Exercise: Write the data below out exactly as it stands. Do not include the pictures.

Given information:
▬▬▬

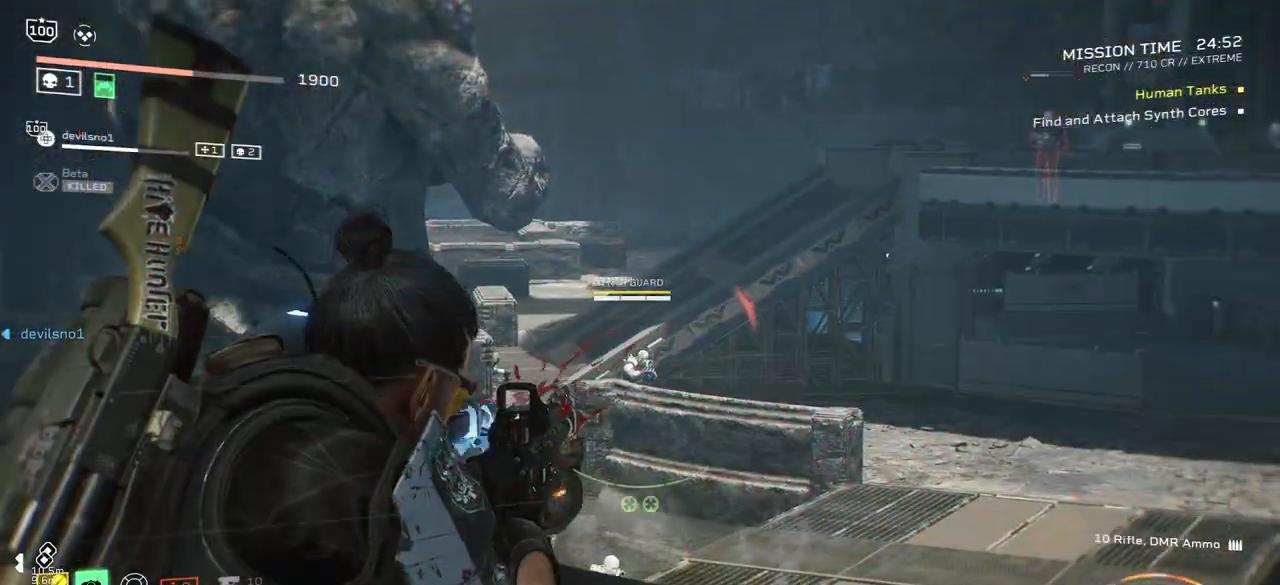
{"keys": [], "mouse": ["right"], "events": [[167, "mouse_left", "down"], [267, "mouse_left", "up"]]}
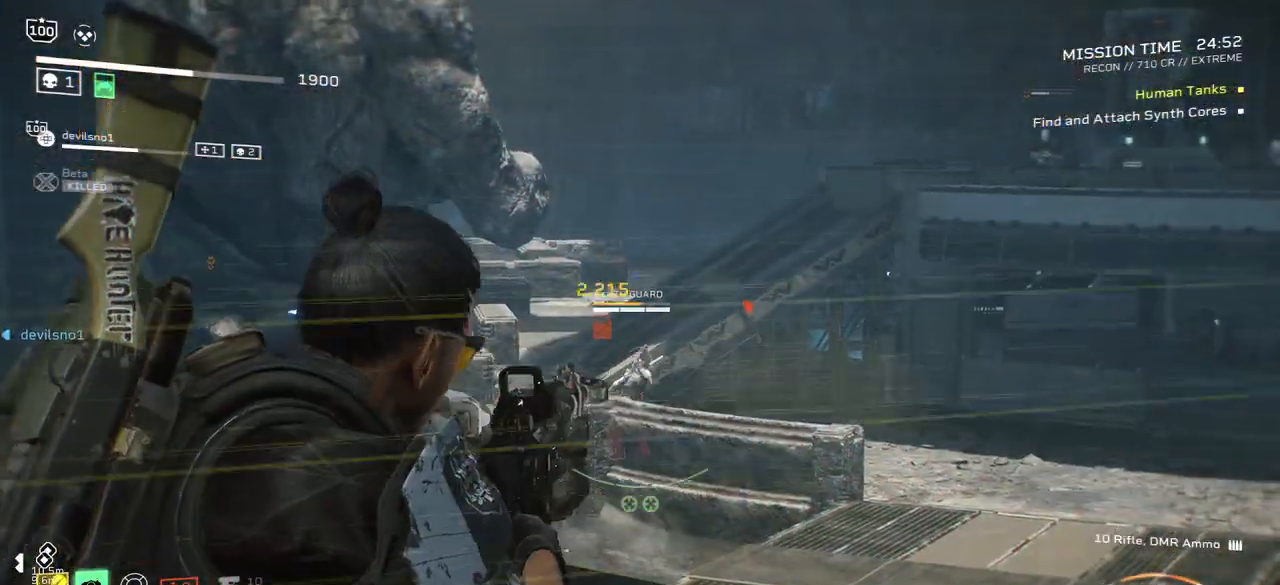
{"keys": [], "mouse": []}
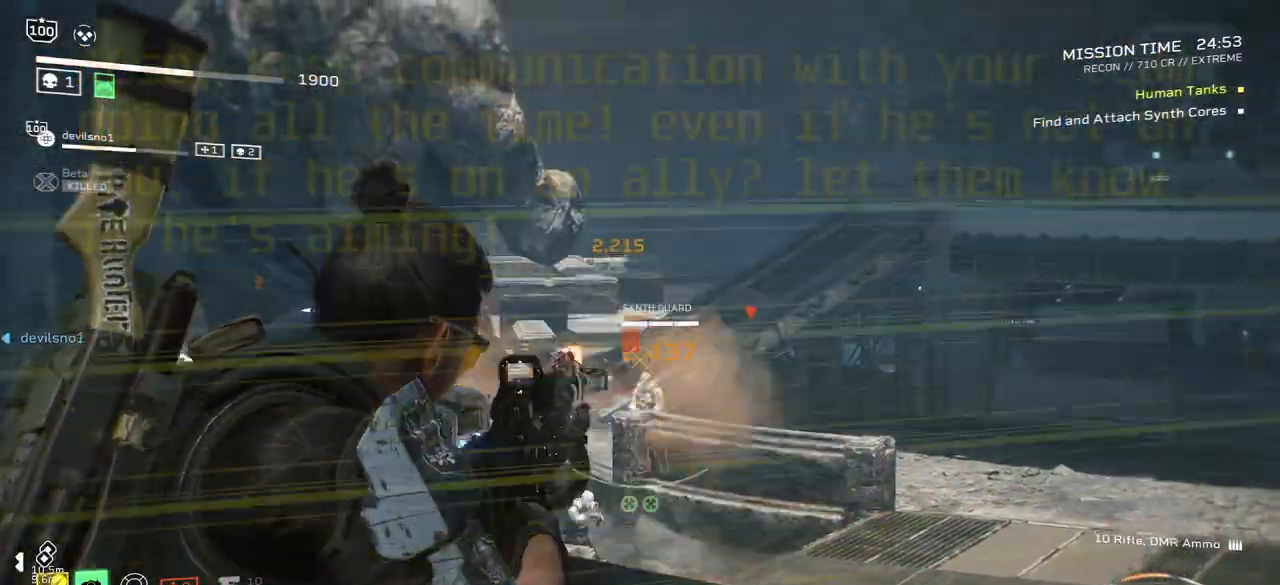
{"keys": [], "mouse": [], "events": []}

▬▬▬

Exercise answer:
{"keys": [], "mouse": ["right"], "events": [[167, "mouse_left", "down"], [267, "mouse_left", "up"]]}
{"keys": [], "mouse": []}
{"keys": [], "mouse": [], "events": []}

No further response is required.